A l'inverse, les listes d'attente pour un logement social sont un lointain souvenir à Saint-Jean-de-Maurienne. Dans cette vallée de Savoie où plusieurs sites industriels ont été durement touchés par la crise "le foyer de jeunes travailleurs est à moitié vide, témoigne Pierre-Marie Charvoz, le maire divers droite. Ici, lorsqu'il n'y a pas de travail, les gens partent".
  • Le difficile financement des activités périscolaires
Autre thermomètre des petits maires, les activités périscolaires des communes. "Nous relevons une hausse des impayés dans les cantines scolaires, régulièrement précédées d'une perte d'emploi", signale Jean-Michel Morer, maire socialiste de Trilport (Seine-et-Marne).
Idem à Baillif en Guadeloupe où Marie-Lucile Breslau, maire divers droite, regrette que la hausse de la prime de rentrée scolaire ait bénéficié aux parents, sans contrôle possible. "C'est la commune qui finance le matériel scolaire, les livres, l'entretien des installations et qui doit faire face aux impayés de cantine, alors que la caisse des écoles est vide. On peut se demander de quelle façon les enfants ont bénéficié de cette augmentation", s'indigne-t-elle.
"Les familles les plus défavorisées ne retirent leurs enfants qu'en ultime recours. Pour beaucoup, la cantine offre le seul repas équilibré de leurs enfants", souligne pour sa part Jean-Michel Morer.
Le maire d'Harfleur fait le même constat : les familles les plus précaires, à qui l'on demande environ 50 centimes d'euros par repas, conservent la cantine pour leurs enfants.

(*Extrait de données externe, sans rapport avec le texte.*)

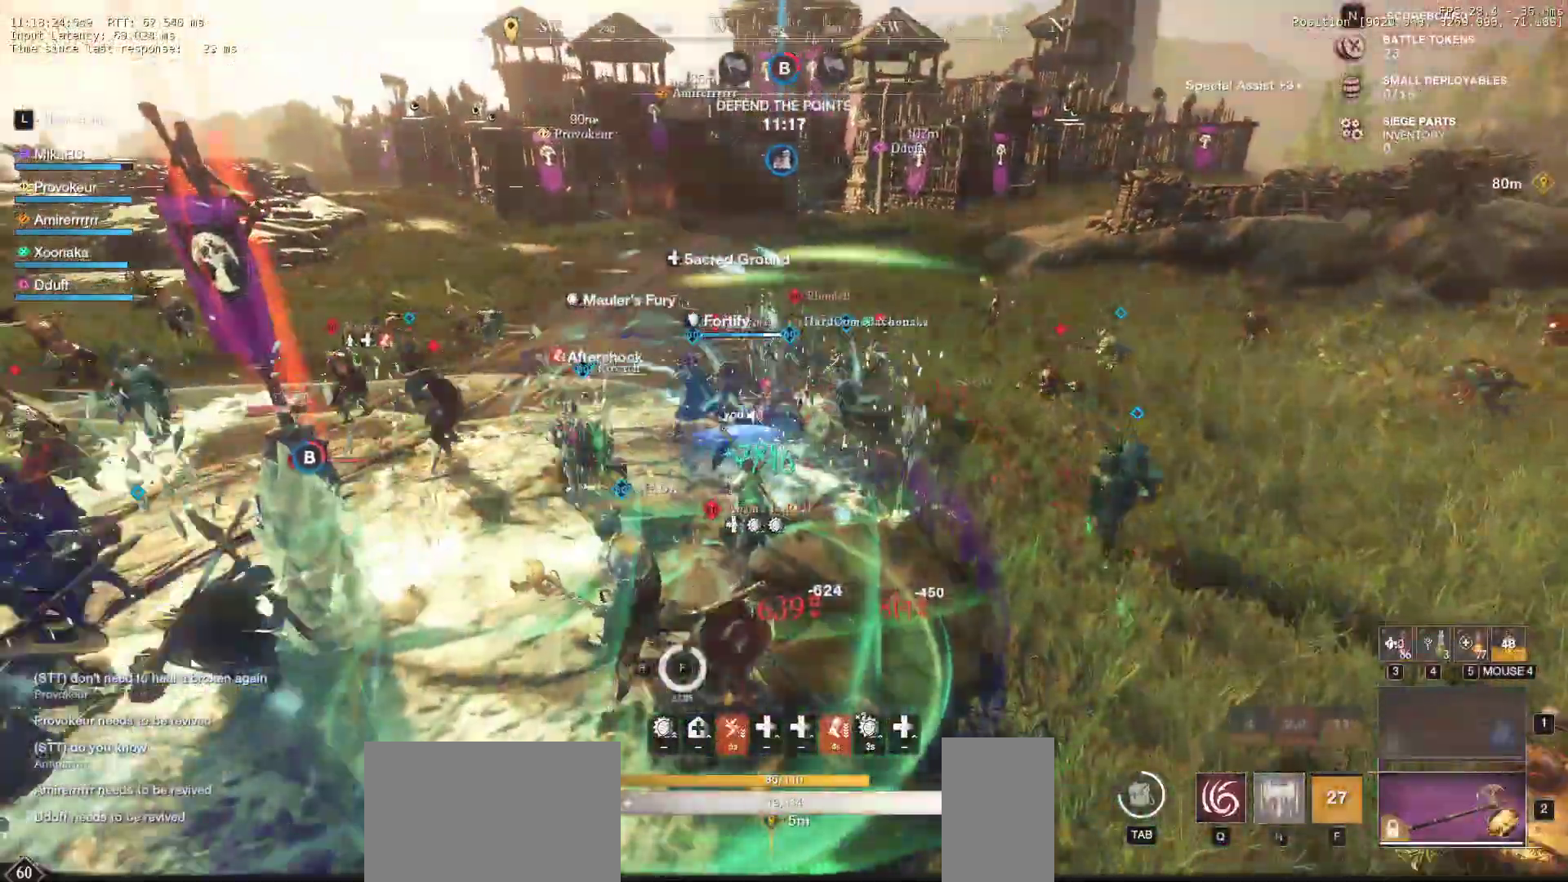
{"keys": ["d"], "mouse": [], "events": [[83, "space", "up"], [100, "mouse_left", "up"], [183, "mouse_left", "down"], [217, "d", "down"], [300, "mouse_left", "up"], [350, "mouse_left", "down"], [383, "s", "up"], [500, "mouse_left", "up"]]}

D'autres parents n'ont pas le choix. "Pour les familles gagnant le smic qui paient 2,50 euros pour un repas revenant à 8 euros à la commune, la cantine représente une véritable charge dès lors qu'il y a plusieurs enfants dans le foyer", témoigne-t-il. Travailler, même à plein-temps, n'est plus toujours suffisant pour répondre aux besoins primaires d'une famille.